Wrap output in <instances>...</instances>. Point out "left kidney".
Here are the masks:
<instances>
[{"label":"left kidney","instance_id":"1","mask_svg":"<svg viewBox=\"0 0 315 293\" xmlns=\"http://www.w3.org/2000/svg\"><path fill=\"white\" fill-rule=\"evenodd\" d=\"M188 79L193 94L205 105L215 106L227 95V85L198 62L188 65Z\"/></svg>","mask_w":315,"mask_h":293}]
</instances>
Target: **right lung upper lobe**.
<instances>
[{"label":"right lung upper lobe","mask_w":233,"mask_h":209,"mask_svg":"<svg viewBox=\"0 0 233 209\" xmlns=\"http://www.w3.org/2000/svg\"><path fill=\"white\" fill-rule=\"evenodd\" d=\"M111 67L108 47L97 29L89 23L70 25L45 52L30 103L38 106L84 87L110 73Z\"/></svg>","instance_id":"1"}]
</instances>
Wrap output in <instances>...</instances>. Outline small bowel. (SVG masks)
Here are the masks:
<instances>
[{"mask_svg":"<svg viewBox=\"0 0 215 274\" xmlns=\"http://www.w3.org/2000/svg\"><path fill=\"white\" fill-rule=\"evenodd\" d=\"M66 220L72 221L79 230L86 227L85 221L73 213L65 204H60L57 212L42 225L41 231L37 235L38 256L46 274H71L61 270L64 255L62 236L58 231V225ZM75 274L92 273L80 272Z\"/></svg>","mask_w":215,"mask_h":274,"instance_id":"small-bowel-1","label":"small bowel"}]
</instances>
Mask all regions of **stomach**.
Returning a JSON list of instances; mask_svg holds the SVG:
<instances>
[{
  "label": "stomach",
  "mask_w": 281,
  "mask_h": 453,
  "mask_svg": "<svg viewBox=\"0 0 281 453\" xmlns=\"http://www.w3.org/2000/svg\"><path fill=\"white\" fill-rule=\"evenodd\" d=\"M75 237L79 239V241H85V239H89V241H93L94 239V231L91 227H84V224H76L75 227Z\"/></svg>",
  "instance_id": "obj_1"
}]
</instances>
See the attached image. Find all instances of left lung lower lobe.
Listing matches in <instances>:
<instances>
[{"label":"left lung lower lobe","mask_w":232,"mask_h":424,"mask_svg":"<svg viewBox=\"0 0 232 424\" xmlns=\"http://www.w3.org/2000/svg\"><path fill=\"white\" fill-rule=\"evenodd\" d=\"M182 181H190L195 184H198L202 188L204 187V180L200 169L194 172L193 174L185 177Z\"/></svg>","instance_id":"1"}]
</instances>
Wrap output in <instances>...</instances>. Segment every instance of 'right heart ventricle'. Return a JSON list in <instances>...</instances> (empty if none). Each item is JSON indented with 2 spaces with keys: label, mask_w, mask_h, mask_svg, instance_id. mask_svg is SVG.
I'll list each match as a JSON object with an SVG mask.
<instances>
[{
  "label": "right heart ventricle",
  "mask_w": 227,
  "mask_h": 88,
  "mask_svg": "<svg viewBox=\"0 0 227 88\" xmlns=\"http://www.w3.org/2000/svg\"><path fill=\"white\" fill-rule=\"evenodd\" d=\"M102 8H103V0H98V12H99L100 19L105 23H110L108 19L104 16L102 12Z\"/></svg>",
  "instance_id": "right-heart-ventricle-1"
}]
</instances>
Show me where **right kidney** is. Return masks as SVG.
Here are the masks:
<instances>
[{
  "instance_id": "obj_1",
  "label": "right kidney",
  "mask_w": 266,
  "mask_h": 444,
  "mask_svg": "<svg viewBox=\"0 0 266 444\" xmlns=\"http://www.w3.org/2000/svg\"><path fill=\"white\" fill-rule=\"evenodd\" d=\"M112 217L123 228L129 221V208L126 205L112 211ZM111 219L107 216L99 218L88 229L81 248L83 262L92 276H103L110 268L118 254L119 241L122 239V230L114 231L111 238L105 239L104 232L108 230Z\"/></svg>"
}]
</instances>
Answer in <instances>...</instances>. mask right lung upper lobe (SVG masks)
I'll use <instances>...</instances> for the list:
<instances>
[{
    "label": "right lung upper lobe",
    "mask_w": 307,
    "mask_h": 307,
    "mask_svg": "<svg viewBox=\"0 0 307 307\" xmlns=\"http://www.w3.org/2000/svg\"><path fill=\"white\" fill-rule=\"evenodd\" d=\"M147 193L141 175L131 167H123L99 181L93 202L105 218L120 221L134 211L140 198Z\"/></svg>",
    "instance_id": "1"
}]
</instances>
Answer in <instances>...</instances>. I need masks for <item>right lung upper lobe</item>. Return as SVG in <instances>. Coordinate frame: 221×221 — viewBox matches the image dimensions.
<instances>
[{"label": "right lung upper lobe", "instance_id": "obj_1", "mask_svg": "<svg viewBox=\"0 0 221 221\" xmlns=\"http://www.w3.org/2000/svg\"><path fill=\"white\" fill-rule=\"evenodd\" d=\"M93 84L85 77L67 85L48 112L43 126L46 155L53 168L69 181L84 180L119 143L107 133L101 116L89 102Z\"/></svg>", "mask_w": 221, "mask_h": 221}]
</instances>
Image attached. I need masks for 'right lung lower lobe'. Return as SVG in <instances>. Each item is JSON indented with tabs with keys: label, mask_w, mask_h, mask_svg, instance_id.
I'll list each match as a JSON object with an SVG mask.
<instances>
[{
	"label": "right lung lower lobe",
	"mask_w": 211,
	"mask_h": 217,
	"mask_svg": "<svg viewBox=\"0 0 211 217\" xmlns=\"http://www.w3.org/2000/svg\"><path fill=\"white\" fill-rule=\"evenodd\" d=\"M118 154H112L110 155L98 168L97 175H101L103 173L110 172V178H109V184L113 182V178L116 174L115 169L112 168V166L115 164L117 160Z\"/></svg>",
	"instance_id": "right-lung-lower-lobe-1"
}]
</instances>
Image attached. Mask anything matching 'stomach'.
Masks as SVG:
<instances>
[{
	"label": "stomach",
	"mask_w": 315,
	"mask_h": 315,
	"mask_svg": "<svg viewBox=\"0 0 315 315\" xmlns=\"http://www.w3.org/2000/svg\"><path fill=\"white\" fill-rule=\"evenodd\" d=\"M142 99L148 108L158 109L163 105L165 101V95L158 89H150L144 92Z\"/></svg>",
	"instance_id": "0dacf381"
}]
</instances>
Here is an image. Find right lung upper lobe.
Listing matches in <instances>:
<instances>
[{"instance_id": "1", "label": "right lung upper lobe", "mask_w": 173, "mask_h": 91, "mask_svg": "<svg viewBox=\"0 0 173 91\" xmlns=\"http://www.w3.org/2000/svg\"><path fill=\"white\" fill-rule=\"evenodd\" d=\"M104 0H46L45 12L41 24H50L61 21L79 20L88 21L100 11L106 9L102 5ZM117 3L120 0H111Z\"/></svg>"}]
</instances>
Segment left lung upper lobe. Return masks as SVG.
* * * * * * *
# TASK PROMPT
Copy the records verbatim from the line with "Here is an image. Find right lung upper lobe." through the end of the records.

# FINISHED EXERCISE
Here is an image. Find right lung upper lobe.
Listing matches in <instances>:
<instances>
[{"instance_id": "1", "label": "right lung upper lobe", "mask_w": 173, "mask_h": 91, "mask_svg": "<svg viewBox=\"0 0 173 91\" xmlns=\"http://www.w3.org/2000/svg\"><path fill=\"white\" fill-rule=\"evenodd\" d=\"M104 0H46L45 12L41 24H50L61 21L79 20L88 21L100 11L106 9L102 5ZM117 3L120 0H111Z\"/></svg>"}]
</instances>
Segment left lung upper lobe. Return masks as SVG.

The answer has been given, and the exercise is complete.